I suspect that we will have to build upwards on a much smaller building 'footprint', but we'll have to wait and see what Christian says when Michael takes him to look at the options on Wednesday morning.

Meanwhile we're eyeing up reclamation yards for likely recycled flooring etc. It turns out that my student's family run a large yard in Coffs Harbour and we want to take a look there. It could potentially save quite a lot of money, for example, if we bought good quality second-hand kitchen units for the guest area and put on new handles and a new worktop... that's the sort of thing we're looking at, together with recycled floor boards. It's probably a bit early to start buying things (not least because we have absolutely nowhere to store anything else), but it doesn't hurt to look!

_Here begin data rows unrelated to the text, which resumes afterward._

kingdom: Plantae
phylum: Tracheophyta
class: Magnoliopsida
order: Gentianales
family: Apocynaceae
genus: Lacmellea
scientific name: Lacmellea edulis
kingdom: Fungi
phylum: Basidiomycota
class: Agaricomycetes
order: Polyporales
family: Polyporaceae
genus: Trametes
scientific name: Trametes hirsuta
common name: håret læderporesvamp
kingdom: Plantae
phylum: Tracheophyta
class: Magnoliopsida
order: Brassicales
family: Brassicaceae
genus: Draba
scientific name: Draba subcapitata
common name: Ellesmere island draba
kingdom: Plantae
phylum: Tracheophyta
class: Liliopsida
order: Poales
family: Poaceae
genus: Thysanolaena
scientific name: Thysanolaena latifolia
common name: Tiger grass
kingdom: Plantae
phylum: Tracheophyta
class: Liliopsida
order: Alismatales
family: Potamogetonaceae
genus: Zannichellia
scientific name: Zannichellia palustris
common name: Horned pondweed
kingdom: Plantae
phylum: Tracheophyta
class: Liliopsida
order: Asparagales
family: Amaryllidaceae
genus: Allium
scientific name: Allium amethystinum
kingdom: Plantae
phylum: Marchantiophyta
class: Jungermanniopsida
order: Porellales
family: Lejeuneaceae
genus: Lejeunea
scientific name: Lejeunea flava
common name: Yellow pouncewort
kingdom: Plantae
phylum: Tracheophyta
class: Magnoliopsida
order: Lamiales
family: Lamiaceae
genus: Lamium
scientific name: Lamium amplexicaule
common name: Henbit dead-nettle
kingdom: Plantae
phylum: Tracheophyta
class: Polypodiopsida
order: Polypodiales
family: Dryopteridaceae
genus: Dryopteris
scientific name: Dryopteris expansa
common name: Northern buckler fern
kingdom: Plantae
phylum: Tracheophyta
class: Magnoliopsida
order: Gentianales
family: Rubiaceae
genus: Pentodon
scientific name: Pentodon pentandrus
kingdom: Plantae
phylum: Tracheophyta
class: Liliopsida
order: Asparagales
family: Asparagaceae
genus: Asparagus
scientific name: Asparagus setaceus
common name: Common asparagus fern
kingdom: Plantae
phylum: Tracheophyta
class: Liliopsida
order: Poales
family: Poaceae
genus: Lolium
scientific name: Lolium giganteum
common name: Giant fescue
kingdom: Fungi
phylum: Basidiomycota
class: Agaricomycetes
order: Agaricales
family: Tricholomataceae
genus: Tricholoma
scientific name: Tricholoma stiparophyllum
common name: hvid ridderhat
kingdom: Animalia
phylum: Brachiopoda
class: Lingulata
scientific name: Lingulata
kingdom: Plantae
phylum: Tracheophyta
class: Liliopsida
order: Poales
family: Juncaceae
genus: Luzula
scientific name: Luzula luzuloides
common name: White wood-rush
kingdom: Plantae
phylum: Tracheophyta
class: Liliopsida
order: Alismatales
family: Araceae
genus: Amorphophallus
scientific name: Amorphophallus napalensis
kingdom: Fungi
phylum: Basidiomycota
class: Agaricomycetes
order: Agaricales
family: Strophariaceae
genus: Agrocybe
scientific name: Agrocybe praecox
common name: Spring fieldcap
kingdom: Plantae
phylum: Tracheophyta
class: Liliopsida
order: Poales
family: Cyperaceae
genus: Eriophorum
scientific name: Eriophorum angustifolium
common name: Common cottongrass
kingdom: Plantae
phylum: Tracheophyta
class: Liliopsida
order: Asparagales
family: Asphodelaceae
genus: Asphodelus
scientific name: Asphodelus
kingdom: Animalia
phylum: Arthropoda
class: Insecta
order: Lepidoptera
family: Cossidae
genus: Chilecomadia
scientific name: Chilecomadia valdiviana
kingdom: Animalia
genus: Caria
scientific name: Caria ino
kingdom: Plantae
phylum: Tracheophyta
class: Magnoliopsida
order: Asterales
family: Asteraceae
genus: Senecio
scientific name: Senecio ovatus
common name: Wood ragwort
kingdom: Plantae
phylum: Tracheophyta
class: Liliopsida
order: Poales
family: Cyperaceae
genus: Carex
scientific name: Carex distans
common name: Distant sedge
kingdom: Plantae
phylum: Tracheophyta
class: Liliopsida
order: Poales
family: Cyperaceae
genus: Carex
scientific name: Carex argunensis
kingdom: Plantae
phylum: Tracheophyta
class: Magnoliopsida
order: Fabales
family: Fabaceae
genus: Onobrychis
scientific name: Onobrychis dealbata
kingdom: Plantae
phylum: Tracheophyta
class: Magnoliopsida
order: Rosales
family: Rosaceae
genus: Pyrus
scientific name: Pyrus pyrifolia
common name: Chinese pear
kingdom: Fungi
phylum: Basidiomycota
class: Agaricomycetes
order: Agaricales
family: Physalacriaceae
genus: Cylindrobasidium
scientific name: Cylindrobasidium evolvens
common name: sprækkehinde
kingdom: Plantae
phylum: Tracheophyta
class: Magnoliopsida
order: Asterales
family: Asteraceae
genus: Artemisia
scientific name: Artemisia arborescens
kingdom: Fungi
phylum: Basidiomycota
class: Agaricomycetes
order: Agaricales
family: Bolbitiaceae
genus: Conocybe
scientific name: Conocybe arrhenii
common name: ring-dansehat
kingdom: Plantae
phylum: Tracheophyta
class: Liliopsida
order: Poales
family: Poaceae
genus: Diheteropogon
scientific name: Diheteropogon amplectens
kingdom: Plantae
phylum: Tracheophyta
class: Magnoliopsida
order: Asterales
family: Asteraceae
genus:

What we did do last week was to register our details with rental agencies in the hope of finding a better place to live. We don't hate where we're living - the ocean views are wonderful - but we're being over-charged given the lack of useable garden space and the fact that our landlady has some of her stuff in our garage. Plus, of course, we're paying extra for me to have a separate studio as there is nowhere for me to work at home. If we could find somewhere large enough for me to work too, then we'd be saving a lot of money each month. Our lease will be up at Christmas anyway, and we've decided to look early, instead of having a last minute rush at peak holiday season, in the hope that we'll be able to take our time and find somewhere nice. We might be living in it for two years before our own house might be finished!

Visitors

The faces might not be familiar to many of you, but Claire is the daughter of one of my mother's great friends, Sheila Powell, who was also my god mother, and Roger is her partner. Claire's eleven years younger than me and to be honest, I haven't had much to do with her or her brother Matthew over the years, but Claire's had a job in Bristol and we saw them briefly (with their parents) just before we left the UK. It was with some surprise that we discovered that they were coming through Coffs Harbour on a grand world tour and last week they came to stay with us for two delightful nights. We didn't do much apart from talk, eat and drink, but it was very pleasant!